Facebook is spending at least $10 billion this year on its metaverse division

Facebook intends to spend at most $10 billion on Facebook Reality Labs this year, its metaverse division that is responsible for creating AR and VR hardware and software as well as content.
The company stated that it is committed to realizing this long-term vision and plans to increase its investments over the next few years. Facebook believes AR and VR are key to the next generation online social media experiences.

This is a sign that Reality Labs should not be compared to Facebook's core apps

This division already produces the Oculus Quest headset, Portal line of calling devices and Portal series of smartphones. It is being promoted as the next big thing within Facebook. One, Mark Zuckerberg, the CEO of Facebook has been talking non-stop about the metaverse for several months. Today, Facebook announced that it will begin reporting earnings for its Reality Labs section. However, the main ads business, which amounted to $28 billion, will be reported under a different bucket. Investors will see this as a signal that Reality Labs is important and should be evaluated separately from Facebook's current value.

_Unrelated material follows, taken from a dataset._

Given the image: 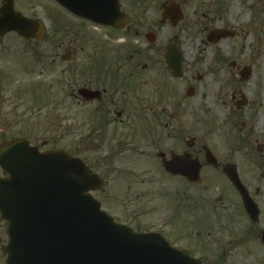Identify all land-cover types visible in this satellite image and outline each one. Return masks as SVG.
Segmentation results:
<instances>
[{"label":"flooded vegetation","instance_id":"1","mask_svg":"<svg viewBox=\"0 0 264 264\" xmlns=\"http://www.w3.org/2000/svg\"><path fill=\"white\" fill-rule=\"evenodd\" d=\"M135 1L119 0L120 13L128 24L116 30L96 22L104 21L103 17H77L53 0H41V16L33 12L26 16L14 0L17 12L42 25L43 37L39 41L16 33L0 37V145L26 141L41 152L61 150L81 159L104 181V189L92 194L117 224L136 233L161 235L196 264H264V61L245 54L246 44L236 53L239 44L232 40L240 33L218 16L217 2L212 0L203 15L212 23L204 26V37L192 47L199 55L185 52L180 30L187 29H179L191 0H165L160 5V23L173 32L162 50L155 48L156 34H145L146 44L136 41L142 29L138 11L126 7ZM3 4L0 0V8ZM165 4L179 6L181 21L175 22L172 10L162 9ZM212 15L221 18L220 26L213 25ZM64 18L74 23L76 32L64 26ZM93 31L105 33L106 38L92 36L87 43L59 40L64 32L72 37ZM215 31H223L225 38L214 42L211 35ZM9 36L21 43L5 42ZM172 44L183 53L181 78L163 61ZM79 54L85 57L78 58ZM161 66L162 74H158ZM47 76L54 84L45 85ZM167 78L183 83L186 90L191 88L194 95L188 97L190 92L185 90L181 96ZM207 78L218 89L210 96L199 94L198 103L191 107L194 81ZM48 109L51 118L47 120L52 124L45 130ZM31 116H38L32 128ZM103 148L107 153L97 155ZM103 156L121 160V170L109 165L115 160ZM174 157L187 161L182 164L185 172L190 162L196 165L198 183L165 170L163 163ZM233 169L238 178L234 185L225 172L232 174ZM109 170L121 172L122 183L135 186L130 194L121 191V206H106L105 197L100 196L109 184ZM152 171L154 177L175 183L170 189L153 184L154 190H140L141 177ZM0 177L9 175L0 168ZM191 188L200 191L193 197ZM240 189L250 203L243 202ZM172 196L175 205L172 201L166 206L153 205L158 197L169 201ZM144 216L155 222L149 225L151 229L144 226ZM0 232V242L6 243L1 220ZM5 243L0 247L2 256Z\"/></svg>","mask_w":264,"mask_h":264},{"label":"water","instance_id":"2","mask_svg":"<svg viewBox=\"0 0 264 264\" xmlns=\"http://www.w3.org/2000/svg\"><path fill=\"white\" fill-rule=\"evenodd\" d=\"M55 1L80 17H103L105 25L118 29L127 22L119 12V0ZM4 2L0 36L16 32L27 39H41V25L16 13L13 0ZM168 5L163 9L172 10L179 21L180 9ZM211 37L216 42L224 35L213 33ZM166 50V65L181 77V51L174 45ZM186 163L174 157L165 162V169L199 181L194 163L190 162L189 172L183 171ZM0 167L9 175L0 178V218L9 237L4 248L6 264H194L161 237L135 234L115 224L89 193L102 189L101 179L79 159L61 151L40 153L28 143L13 141L0 145ZM228 176L233 183L237 179L234 173ZM240 193L244 203L251 202L244 189Z\"/></svg>","mask_w":264,"mask_h":264},{"label":"rangeland","instance_id":"3","mask_svg":"<svg viewBox=\"0 0 264 264\" xmlns=\"http://www.w3.org/2000/svg\"><path fill=\"white\" fill-rule=\"evenodd\" d=\"M165 0H138L133 3H128L126 4L127 8H131V6L135 7L136 14L140 18V22L142 25L141 29V35L140 38L136 39V41H139L143 44L148 43V41L145 40L144 35L147 33H153L156 34L157 36V41L154 44L155 48L157 50L163 49L165 45L168 43V39L171 38L172 36V30L170 27L163 26V24L160 23V15H159V7L160 5L164 2ZM210 1L211 0H191L187 4V17L185 23L182 24V26L179 28L181 29L186 28V31L180 30L182 34V43L185 44L184 47H186L185 52H187L189 55H199V52L193 50V46L195 44L197 45L199 43L200 37H204V34H202L201 30L204 28V26L209 27L210 23L212 21L208 18H204V14H207V11L211 8L210 7ZM214 2H217V7L219 9L218 16L222 18V20L225 22V24L229 25L230 28H236V30L240 33L239 37L235 40H232V42H235L239 44L237 46L236 53L238 54V48L241 47L242 44H246V49H245V54L248 56H251L253 59H257L259 61H264V0H212ZM17 2V7L20 11H22L25 15H29L32 12L39 17L41 16L40 9L43 8V5L41 0H16ZM27 2H31V4L26 5ZM28 6H33L34 10L32 8H29ZM138 9V10H137ZM197 10L198 13L194 14L195 11ZM26 15V16H27ZM218 16L212 15L211 18H213L214 22L213 25L220 26L221 25V18ZM64 26L68 29L74 28L76 32V27L74 26V23H71L68 21L66 18L63 20ZM212 25V24H211ZM212 25V26H213ZM199 26H202L201 28ZM94 32V31H93ZM64 32L60 37L59 40L61 42H69L71 40H76L78 39L82 43H87L90 41V38L92 36L94 37H104L105 33H99V32H94V33H86L83 32L79 35L72 34V37L70 35L65 34ZM203 36H202V35ZM58 40L56 39V42ZM5 42L9 43H21L20 40L10 37L5 40ZM42 48V46H40ZM39 49V48H38ZM44 52L47 54L49 52V48L43 47ZM162 51L158 55L159 59H162ZM204 55L208 56V53H205ZM210 55V54H209ZM83 56L79 54L78 58H82ZM85 57V56H84ZM83 57V58H84ZM121 57H127V56H122ZM161 67L158 69V74H162V70H160ZM32 80V78L30 79ZM45 85L48 84H54V81H51V78L47 76L45 78ZM167 81L169 85H172L173 90L175 92H180V95L183 96L185 94L186 88L183 87V83H177V82H172L170 78H167ZM218 84V83H217ZM194 88H195V96L194 98H190V106L194 107L198 103V95L206 93V96L212 95V93H215L218 87L216 84H212L210 82V79L207 78L203 82L199 83L196 80L194 81ZM33 99L32 96H30V100ZM31 105H32V101ZM46 102V105H49V102ZM210 102V101H209ZM52 104V103H50ZM210 104V103H209ZM49 109L45 110V124H44V129L47 130L51 126V122L47 120V118H51V115L48 114ZM53 116V115H52ZM40 120H42L43 115L41 114L39 116ZM30 127L32 128L33 124L36 123L38 120V116L34 117L31 116L30 118ZM33 120V122H32ZM82 132V131H81ZM84 132V131H83ZM85 133V132H84ZM80 140V138H79ZM108 149L103 148L101 151L97 153V155H103L104 153H107ZM91 154H87L84 156H89ZM108 159H112L111 161L115 160L114 162H109V165L113 163V165L121 170V160L118 161L115 159V157L111 156H103ZM143 162V161H142ZM147 163V166L149 167V160H145ZM154 171L148 175H143L140 179L143 184L140 186V190L145 191L148 189H152V185L154 184L155 186H163L167 188H171L170 185L174 184L175 182H170L168 179L165 177H159L158 175L156 177L153 176ZM108 180L109 184L108 186L105 187L104 192L100 195L105 197L104 201L106 203V206H121V191L125 194L131 193L132 190L134 189V185L129 183L128 181L123 184L121 181V172H118L117 170L111 171L109 170L108 174ZM157 191V190H156ZM174 191V190H172ZM200 190L198 188H191L190 189V194L194 197L196 196L195 194L199 192ZM155 193V191H151ZM170 192V191H169ZM127 195V194H126ZM130 196H134V194H131ZM218 196V194H217ZM214 197L210 196L208 199H212ZM170 198L169 201H167L164 198L158 197L157 201H153L154 206H166L169 203H172L175 205L176 201ZM205 200L204 202H209ZM212 202V201H211ZM203 203V202H201ZM144 206H151V204H143ZM142 204H135V206H143ZM143 218L144 226H147L146 229H151L152 227L149 226L151 223H155L153 220H151L148 216H144ZM3 234L0 232V235ZM4 242H0V247ZM6 244V243H5ZM0 264H4V256L1 254L0 250Z\"/></svg>","mask_w":264,"mask_h":264}]
</instances>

It is also an attempt to distract from the other events in Facebook's earnings. The revenue forecasts were not met by the company. This is not much at Facebook's scale, which speaks volumes about some of the company's current problems. Facebook attributes this to COVID-19, the economy and Apple's recent ad tracking changes, which we also saw last week, when Snap reported earnings.

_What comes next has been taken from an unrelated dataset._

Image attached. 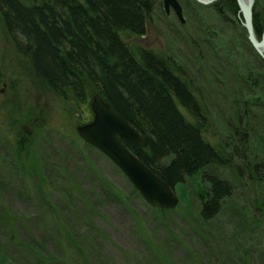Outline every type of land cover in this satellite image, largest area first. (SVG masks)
I'll return each instance as SVG.
<instances>
[{"label": "rangeland", "instance_id": "rangeland-1", "mask_svg": "<svg viewBox=\"0 0 264 264\" xmlns=\"http://www.w3.org/2000/svg\"><path fill=\"white\" fill-rule=\"evenodd\" d=\"M256 1L254 18L260 23L263 18L264 24V0ZM184 3L188 5L186 0ZM229 5L223 12L225 15H218L216 8H210L215 15H198L205 10H196L197 15H187L189 23L185 26L177 22L169 29L158 28L161 33L166 32L167 39L161 38L151 47L156 57H165L168 50L171 55L176 51L185 53L187 49L194 57L190 50L193 47L205 59L210 48L215 62L206 60L212 72L205 73L213 76L208 77L212 84L233 77V70H225L226 58L240 46L244 48L247 34L243 33L246 30L243 22L232 15ZM226 15L229 21L224 20ZM169 22L175 24V20ZM187 30L193 33L192 45L187 44ZM172 41L177 43L167 47ZM128 42L134 49L148 47L147 39L142 37H130ZM197 59L202 63L198 56ZM230 65L239 73L243 62L236 60ZM4 84L6 93L0 95V205L3 207L0 206V224L4 222L0 226V249L7 260L0 263L39 264L41 256H44L42 263H48L49 255L54 257L49 264L59 261L63 264H215L216 256L220 255L224 264H264V186L254 185L242 192L243 188L230 178L228 171L203 169L200 170L203 175L198 172L185 176L175 186L179 198L175 208L153 210L111 160L78 136L77 126L89 121L87 106L79 107L36 81L29 62L17 52L1 27L0 88ZM223 93L228 95L227 91ZM206 100L215 108L226 107V99L207 97ZM198 101L204 105L205 100ZM225 116L220 113L218 119L223 121ZM213 117L215 120L216 116ZM215 132L213 127L212 134ZM172 160L163 162L168 166ZM207 175L226 179L233 186L232 197L223 201L222 212L210 224L200 215L203 204L200 196L206 195ZM243 176L247 180L246 174ZM61 202L63 208L57 204ZM231 208L240 209L242 222L234 220ZM2 210L10 215L1 213ZM41 212L45 217L39 218L36 230L28 228L38 220H32L33 217ZM50 214L54 217L50 218ZM26 218L30 221L28 229L24 228ZM55 221L66 225L72 240L81 245L82 262L72 256L64 239L66 233ZM33 233L39 247L46 252L26 239L22 241L29 254L17 248L18 238L32 240ZM99 234L103 235L99 238ZM84 240L93 241L95 250L89 247L86 252L81 244Z\"/></svg>", "mask_w": 264, "mask_h": 264}, {"label": "trees", "instance_id": "trees-1", "mask_svg": "<svg viewBox=\"0 0 264 264\" xmlns=\"http://www.w3.org/2000/svg\"><path fill=\"white\" fill-rule=\"evenodd\" d=\"M159 1L0 0V28L4 29L17 52L29 62L36 81L79 107L87 106L86 120L92 119V97L99 94L145 136L148 139L146 148L123 142L172 188L183 182V177L198 175V172L202 174L200 170L208 168L228 171L230 178L239 182L242 192L254 185L264 186V60L245 37L244 48L240 46L226 58L228 67L225 70H233V77L229 76L227 81L218 79L212 84L213 80L208 77L213 76L205 73L212 72L207 61L215 62L210 48L205 59L200 50L195 51L193 47L190 50L194 57L187 48L186 54L176 51V55H169L168 50L165 57H156L140 46L132 48L128 39L146 34V24L154 18ZM227 4L233 13L237 12L233 1ZM257 8L258 3L255 12ZM202 23L207 25V22ZM254 23L261 38L263 18L262 23L254 18ZM170 26L174 24L170 23ZM185 33L187 44L192 45L193 33L190 30ZM235 35H238L236 30ZM173 42L177 43L172 41L168 45L172 46ZM236 60L243 62L239 73L230 65ZM207 97L226 99V107L209 105ZM199 98L205 100L204 105ZM220 113L226 115L221 117L223 121L218 119ZM213 116H216L215 120ZM213 127L216 132L212 134ZM166 160H172L171 164L165 166ZM244 174L247 180H244ZM205 180L208 182L207 192L200 196L203 200L200 215L210 224L222 212L223 201L232 197L233 186L220 177L207 175ZM57 204L63 208V202ZM90 209L89 213H93ZM239 211L231 208L236 222L243 220ZM1 213L10 215L7 210ZM44 217L41 212L32 219L38 220L31 223L26 218L24 228L36 230L39 218ZM53 217L50 214V218ZM56 222L66 233L64 239L70 245L72 256L82 262L81 245L72 240L66 225ZM30 238L32 240L18 238L17 248L29 254L22 239L35 242L40 248L34 233ZM85 241L81 244L86 252L89 247V250H95L93 241ZM40 250L46 252L43 247ZM43 257H39V264L54 260L48 255L49 262L42 263ZM0 260H7L3 249ZM215 262L224 264L225 261L218 255Z\"/></svg>", "mask_w": 264, "mask_h": 264}, {"label": "water", "instance_id": "water-1", "mask_svg": "<svg viewBox=\"0 0 264 264\" xmlns=\"http://www.w3.org/2000/svg\"><path fill=\"white\" fill-rule=\"evenodd\" d=\"M207 4L212 0H196ZM252 46L261 54L264 51V34L258 41L253 22L254 0H236ZM166 10L175 12L184 23L182 7L178 0H163ZM148 29L153 33L149 24ZM151 38V37H150ZM152 39V38H151ZM93 121L77 128L80 138L102 152L127 176L153 207L172 209L178 204L174 189L153 171L149 170L122 142L125 139L139 147H145L148 141L125 121L100 95L92 99Z\"/></svg>", "mask_w": 264, "mask_h": 264}, {"label": "flooded vegetation", "instance_id": "flooded-vegetation-1", "mask_svg": "<svg viewBox=\"0 0 264 264\" xmlns=\"http://www.w3.org/2000/svg\"><path fill=\"white\" fill-rule=\"evenodd\" d=\"M186 1L188 2V5H186L184 3V1L179 0L180 5L182 7L183 15H184V17L186 19L185 24H182L178 20V18L176 17L175 12L172 9L169 12L166 11V8L164 6L163 0L159 1L157 12H154V14H153V15H155L154 16L155 19L153 18L149 22L151 24L152 28H153V33H154V35L152 36V39H150L152 42H150L149 38H147L149 36V33H151V31L149 29H148L147 33L145 34L146 37H144V40L147 39V42H145V44L148 46L149 52H152V53L155 54L154 50L151 49V47L154 44L159 43L160 41H162L161 38L167 39V36H165V35H167L166 32L161 33V31H159L158 28L161 29V27L165 26L167 29H169V27H170L169 20L170 19L171 20H175L174 26H176V24H178V23L181 26H185V25H187L189 23V21H187V15H197L198 11H196V10H201V11L205 10L203 12H200L201 14H198V15H204V14L206 15V14H213L214 13V11L212 9H210V8H213V9L216 8V10H218V13H219L218 15H225L223 12L225 11V8L227 7V2L233 1L235 3L236 8H237V12L236 13L232 12V15H236V18L238 19V21L242 22V13H241L240 7H239L238 3H236L234 0H212L209 3H207V4L197 2L196 0H191V1L186 0ZM254 2H255V8H256L257 1L254 0ZM160 15H163V17H160ZM214 15H215V13H214ZM197 18L199 19V17H197ZM224 20L229 21L230 19H228L227 15H226L224 17ZM181 34L185 35L182 32H181ZM168 46L169 45L167 43V47ZM200 55H201V52H200ZM6 87H7L6 84H4L3 87L0 88V95H3V94L6 93V89H5Z\"/></svg>", "mask_w": 264, "mask_h": 264}]
</instances>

Apple released iOS 4.1 in April, which includes a privacy feature that requires users actively opt in to allow apps across other apps or websites to track them. Initial statements by social media companies indicated that they were not sure how it would affect their advertising businesses. Ads businesses rely on this tracking to evaluate the effectiveness of ads.

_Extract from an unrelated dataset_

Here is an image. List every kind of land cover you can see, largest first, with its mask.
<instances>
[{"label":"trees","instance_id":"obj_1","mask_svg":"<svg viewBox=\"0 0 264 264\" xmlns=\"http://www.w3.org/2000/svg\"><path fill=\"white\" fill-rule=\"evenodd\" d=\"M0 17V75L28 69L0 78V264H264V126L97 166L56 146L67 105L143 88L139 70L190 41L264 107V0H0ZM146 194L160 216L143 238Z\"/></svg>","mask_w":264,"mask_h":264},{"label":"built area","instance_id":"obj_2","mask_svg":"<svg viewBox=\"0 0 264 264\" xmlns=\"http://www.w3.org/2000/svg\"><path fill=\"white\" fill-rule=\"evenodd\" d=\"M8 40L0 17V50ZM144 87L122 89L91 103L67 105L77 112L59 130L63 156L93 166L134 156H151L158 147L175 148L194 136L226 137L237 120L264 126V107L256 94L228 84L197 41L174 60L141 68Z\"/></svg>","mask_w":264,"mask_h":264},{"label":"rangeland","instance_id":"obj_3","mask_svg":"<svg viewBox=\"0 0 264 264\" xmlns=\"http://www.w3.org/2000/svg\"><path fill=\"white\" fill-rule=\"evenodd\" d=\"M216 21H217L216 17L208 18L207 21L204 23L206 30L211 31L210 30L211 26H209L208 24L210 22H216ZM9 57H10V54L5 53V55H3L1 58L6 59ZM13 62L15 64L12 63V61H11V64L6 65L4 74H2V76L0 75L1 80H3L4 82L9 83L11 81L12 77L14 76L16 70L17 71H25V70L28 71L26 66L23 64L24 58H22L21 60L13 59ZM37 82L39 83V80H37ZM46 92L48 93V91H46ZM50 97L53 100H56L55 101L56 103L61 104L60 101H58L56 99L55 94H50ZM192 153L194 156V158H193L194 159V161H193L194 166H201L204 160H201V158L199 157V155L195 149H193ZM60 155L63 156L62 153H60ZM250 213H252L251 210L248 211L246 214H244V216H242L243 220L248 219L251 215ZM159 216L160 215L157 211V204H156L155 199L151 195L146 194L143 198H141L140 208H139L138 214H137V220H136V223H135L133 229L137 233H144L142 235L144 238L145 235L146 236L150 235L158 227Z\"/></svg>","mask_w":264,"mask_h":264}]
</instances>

Facebook has had a difficult few weeks. The Wall Street Journal published a series of stories detailing significant mistakes by Facebook. The stories included concerns about mental health and moderation issues for younger users. The whistleblower who leaked the documents also testified in Congress. And just this morning, dozens more stories were published by a consortium news outlets including The Verge. These stories cover even more problems for Facebook including declining teens' usage. In the middle of it all, Facebook's apps went down for an entire day in October.

On Monday's call with investors, Mark Zuckerberg took a defiant tone regarding the leaked documents. He said they were part in a coordinated effort paint a false image of our company. He then moved to talk about Facebooks efforts to court young people, and to build the metaverse. This reinforces the idea that the company wants to push for something new, where it might be able to escape some of the scrutiny.